Section: Daily Dispatches

By Krishna Guha, Ralph Atkins, and Chris Giles
Financial Times, London
Friday, May 2, 2008

http://www.ft.com/cms/s/0/ac5a582c-1846-11dd-8c92-0000779fd2ac.html

Central banks in the US and Europe launched a fresh co-ordinated assault to ease strains in financial markets on Friday, as a fall in unemployment raised questions as to whether the US really was in recession.

The Federal Reserve said it was increasing the size of its credit auction facility -- which offers one-month loans to banks -- by half to $150 billion.

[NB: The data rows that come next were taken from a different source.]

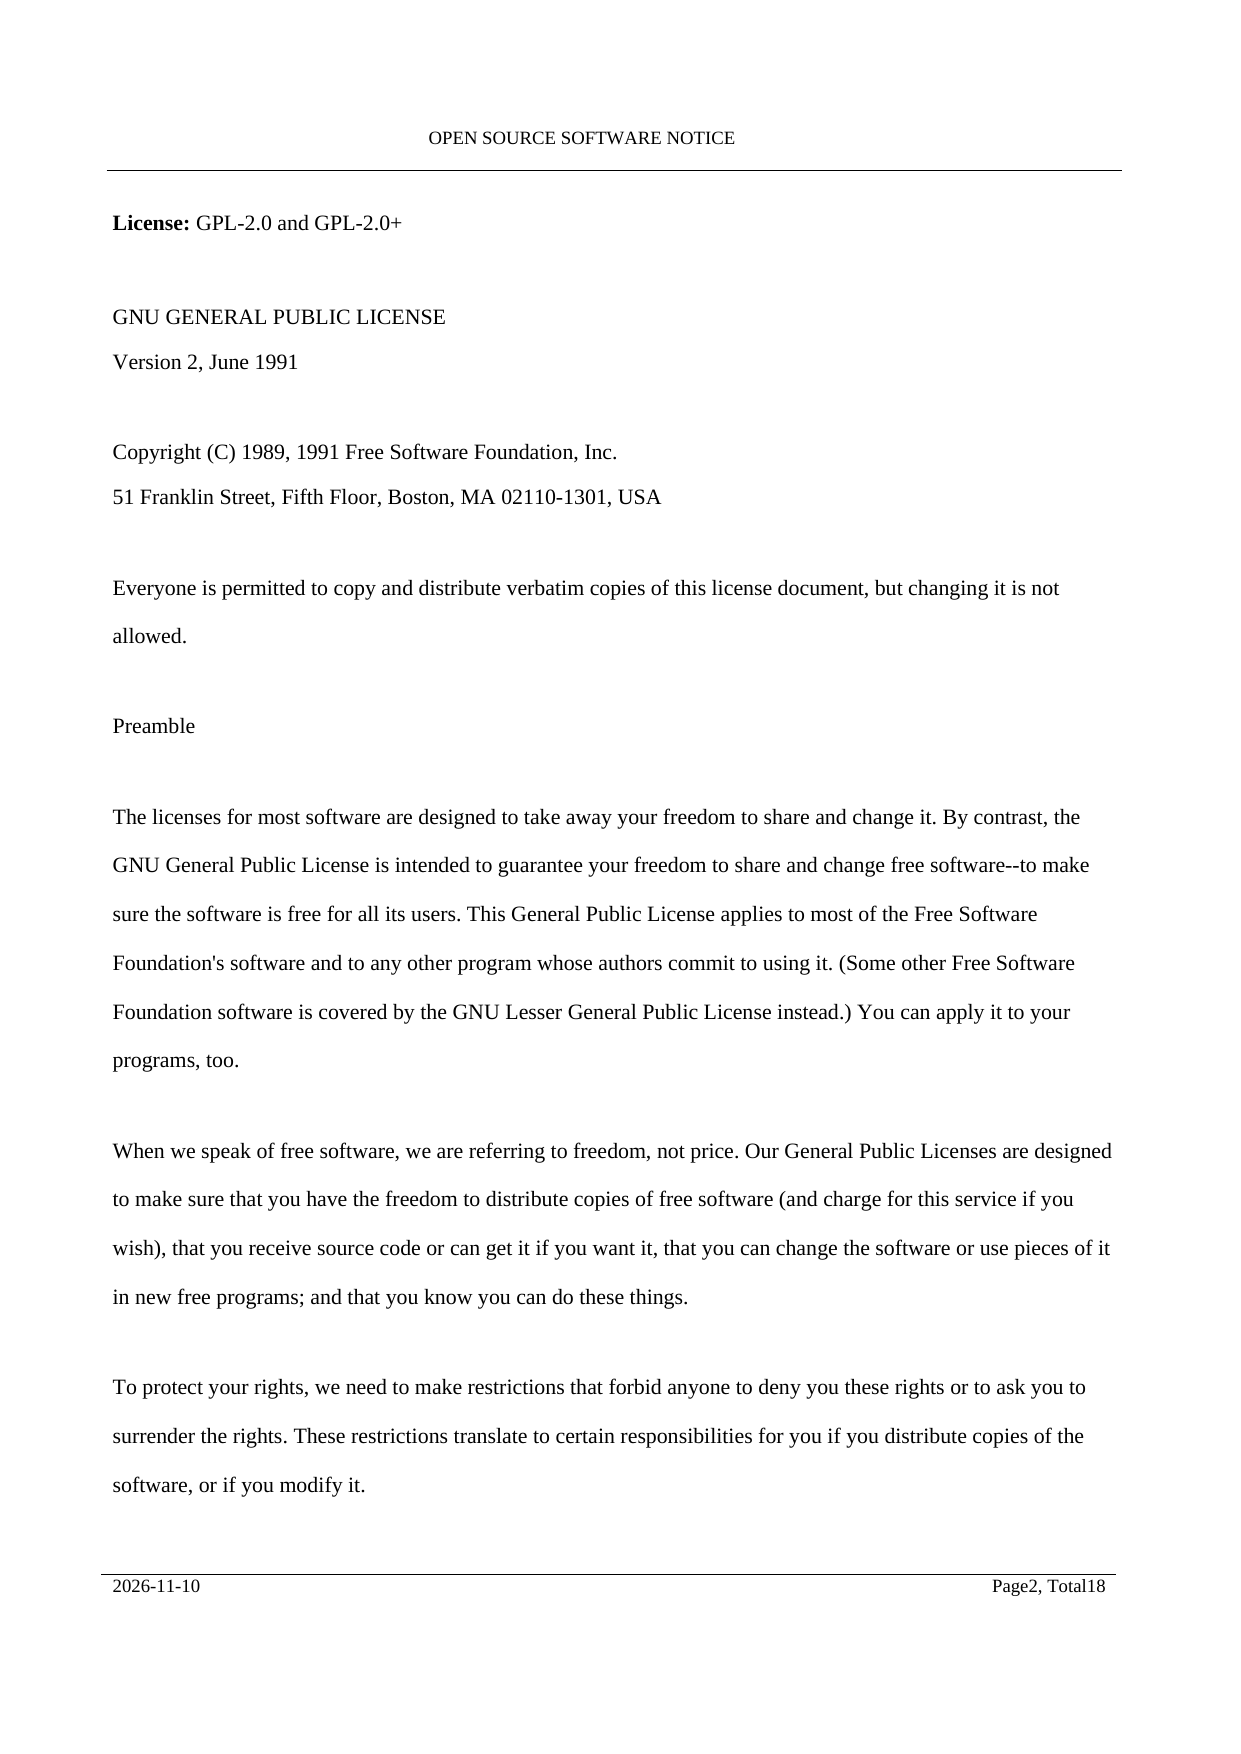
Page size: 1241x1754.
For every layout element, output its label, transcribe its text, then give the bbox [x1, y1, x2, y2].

text Preamble [112, 710, 1128, 742]
text Everyone is permitted to copy and distribute verbatim copies of this license document, but changing it is not allowed. [112, 571, 1128, 652]
text GNU GENERAL PUBLIC LICENSE [112, 251, 1128, 333]
text When we speak of free software, we are referring to freedom, not price. Our General Public Licenses are designed to make sure that you have the freedom to distribute copies of free software (and charge for this service if you wish), that you receive source code or can get it if you want it, that you can change the software or use pieces of it in new free programs; and that you know you can do these things. [112, 1134, 1128, 1313]
text License: GPL-2.0 and GPL-2.0+ [112, 206, 1128, 239]
text Copyright (C) 1989, 1991 Free Software Foundation, Inc. [112, 436, 1128, 468]
text To protect your rights, we need to make restrictions that forbid anyone to deny you these rights or to ask you to surrender the rights. These restrictions translate to certain responsibilities for you if you distribute copies of the software, or if you modify it. [112, 1370, 1128, 1500]
text The licenses for most software are designed to take away your freedom to share and change it. By contrast, the GNU General Public License is intended to guarantee your freedom to share and change free software--to make sure the software is free for all its users. This General Public License applies to most of the Free Software Foundation's software and to any other program whose authors commit to using it. (Some other Free Software Foundation software is covered by the GNU Lesser General Public License instead.) You can apply it to your programs, too. [112, 800, 1128, 1076]
text 51 Franklin Street, Fifth Floor, Boston, MA 02110-1301, USA [112, 481, 1128, 513]
text Version 2, June 1991 [112, 345, 1128, 378]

The Fed, the European Central Bank, and Swiss National Bank announced a near-50 per cent increase in currency swaps -- trading of euros and Swiss Francs for dollars -– allowing European authorities to provide more dollars to their banks.

Both moves are designed to target the stress in the interbank money markets, which remains intense despite progress in other credit markets. Libor, the main interbank borrowing rate, forms the benchmark for many loans to companies and individuals.

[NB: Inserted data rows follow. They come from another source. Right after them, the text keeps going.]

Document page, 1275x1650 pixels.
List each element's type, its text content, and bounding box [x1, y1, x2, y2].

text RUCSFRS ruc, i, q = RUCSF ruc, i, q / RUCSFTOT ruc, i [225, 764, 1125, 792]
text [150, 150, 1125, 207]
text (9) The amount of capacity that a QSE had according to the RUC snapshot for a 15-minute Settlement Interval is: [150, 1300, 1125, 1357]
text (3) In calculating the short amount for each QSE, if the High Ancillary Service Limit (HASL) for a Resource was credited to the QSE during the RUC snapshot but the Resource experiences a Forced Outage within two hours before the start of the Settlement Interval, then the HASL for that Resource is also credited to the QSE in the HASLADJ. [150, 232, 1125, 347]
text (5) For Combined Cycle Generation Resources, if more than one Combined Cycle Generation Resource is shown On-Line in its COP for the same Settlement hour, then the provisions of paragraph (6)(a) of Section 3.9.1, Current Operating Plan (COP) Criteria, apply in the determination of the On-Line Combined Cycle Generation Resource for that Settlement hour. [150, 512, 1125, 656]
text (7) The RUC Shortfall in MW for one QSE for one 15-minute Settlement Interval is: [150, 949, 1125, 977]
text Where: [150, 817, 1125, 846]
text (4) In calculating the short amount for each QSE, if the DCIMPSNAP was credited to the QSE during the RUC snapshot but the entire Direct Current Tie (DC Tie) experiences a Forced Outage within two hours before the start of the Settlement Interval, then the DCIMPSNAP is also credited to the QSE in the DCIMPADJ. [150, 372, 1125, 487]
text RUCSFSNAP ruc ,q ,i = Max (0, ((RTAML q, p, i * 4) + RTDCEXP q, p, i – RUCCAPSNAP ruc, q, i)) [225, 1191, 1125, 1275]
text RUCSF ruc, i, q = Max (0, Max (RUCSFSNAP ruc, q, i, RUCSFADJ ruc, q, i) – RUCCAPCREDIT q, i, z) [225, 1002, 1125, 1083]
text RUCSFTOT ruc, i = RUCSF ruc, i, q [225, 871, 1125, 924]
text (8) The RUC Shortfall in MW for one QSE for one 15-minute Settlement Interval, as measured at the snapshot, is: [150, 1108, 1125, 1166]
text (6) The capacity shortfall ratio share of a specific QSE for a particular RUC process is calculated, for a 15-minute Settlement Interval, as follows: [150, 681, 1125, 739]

The US central bank also slightly widened the pool of securities eligible to be swapped into Treasuries through its securities lending programme.

New figures showed that the US economy lost only 20,000 jobs in April -- much less than in the previous three months and far fewer than the 80,000 expected -- while unemployment declined from 5.1 per cent to 5 per cent.

The jobs news sent Wall Street stocks to their highest levels of the year but they were showing signs of running out of steam by early afternoon. The Dow Jones Industrial Average and the S&P 500 were both up 0.3 per cent – which helped push the FTSE 100 up 2.1 per cent to its highest level since mid-January.

Carlos Gutierrez, US commerce secretary, told the FT: "This is another sign of the resilience of the US economy."

The central bank moves were initiated by the Fed, which believes that many of the strains in the dollar money markets reflect pressure from European banks that are structurally short of dollars. This view is questioned by European central bankers, who regard the problems as emanating largely out of the US, but they agreed to take part.

The Bank of England did not take part. It believes UK banks are not short of dollars, and its new special liquidity scheme will take care of their funding needs.